A tremor of arousal runs through me as his warm, wet tongue laves my finger. My inner muscles clench, and I can feel my underwear getting damp. God, I’m so easy when it comes to him. One look, one touch, and I want him. My sex feels swollen and slightly sore after the way he fucked me earlier, but my body aches for him to take me again.
As that fact begins to sink in, I pull my finger away from his lips, a sudden chill feathering over my skin and cooling my desire. There’s no turning back now, no possibility of changing my mind. Julian is again in charge of my life, and this time I’d willingly flown into the spider’s web, placing myself at his mercy.
Of course, it wouldn’t have mattered if I had been unwilling, I remind myself. I remember the syringe in Julian’s pocket, and I know that the outcome would’ve been the same regardless. Conscious or sedated, I would’ve been accompanying him today. For some messed-up reason, that fact makes me feel better, and I place my head back on Julian’s shoulder, letting myself relax against him.

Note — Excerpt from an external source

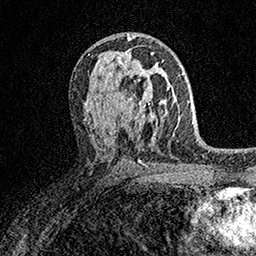
Breast MRI (dynamic contrast-enhanced), one axial slice. Slice 92 of 158 in the series (ordered by position). Cropped to one breast. Dynamic contrast-enhanced series, time point 2 of 7 at this slice position (early post-contrast). 1.5 T. TE 3.5 ms, TR 7.2 ms. 1 mm slice thickness. 256 × 256 image matrix, field of view 165 × 165 mm. Female patient.
Annotated regions visible in this slice (semi-automatic segmentation, software-assisted and operator-edited):
- enhancing-tissue mask used for the functional tumour volume (all voxels passing the contrast-enhancement thresholds inside the analysis volume; usually the tumour): bounding box <122,60,164,113> (left, top, right, bottom; pixels)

It’s futile to fight against one’s destiny, and I’m starting to accept that fact.
* * *
With traffic, our ride to the airport takes a little over an hour. To my surprise, we don’t go to O’Hare. Instead we end up at a small airstrip where a sizable plane awaits our arrival. I can make out the letters ‘G650’ on its tail.
“Is that yours?” I ask as Julian opens the car door for me.
“Yes.” He doesn’t look at me or elaborate further. Instead his gaze appears to be scanning our surroundings, as though looking for hidden threats. There is an alertness to his manner that I don’t remember seeing before, and for the first time, I realize that the island was his sanctuary as well, a place where he could truly relax and let down his guard.
The guy must be one of Julian’s Navy SEALs. His blond hair is cut short, and his pale eyes are ice-cold in his square-jawed face. He’s even taller than Julian, and he moves with the same athletic, warrior-like grace, his every movement carefully controlled. There is a huge assault rifle in his hands, and I have no doubt that he knows exactly how to use it. Another dangerous man . . . one that many women would undoubtedly find attractive, with his regular features and muscular body. He doesn’t appeal to me, but I’m spoiled. Few men can hold a candle to Julian’s dark-angel allure.
“What kind of a plane is this?” I ask Julian as we walk up the steps and enter a luxurious cabin. I don’t know anything about private jets, but this one looks fancy. I’m doing my best not to gawk at everything, but I’m failing miserably. The cream-colored leather seats inside are huge, and there is an actual couch with a coffee table in front of it. There is also an open door leading to the back of the airplane, and I catch a glimpse of a king-size bed sitting there.
My mouth falls open in shock. The plane has a bedroom.
“It’s one of the higher-end Gulfstreams,” he replies, turning me so he can help me take off my coat. His warm hands brush against my neck, sending a pleasant shiver through me. “An ultra-long-range business jet. It can take us directly to our destination without needing to make a fuel stop.”
“It’s very nice,” I say, watching as Julian hangs my coat in the closet by the door and then takes off his own jacket. I can’t take my eyes off him, and I realize that a part of me still fears that this is not real—that I’ll wake up and find out that this was all just a dream . . . that Julian had truly died in the explosion.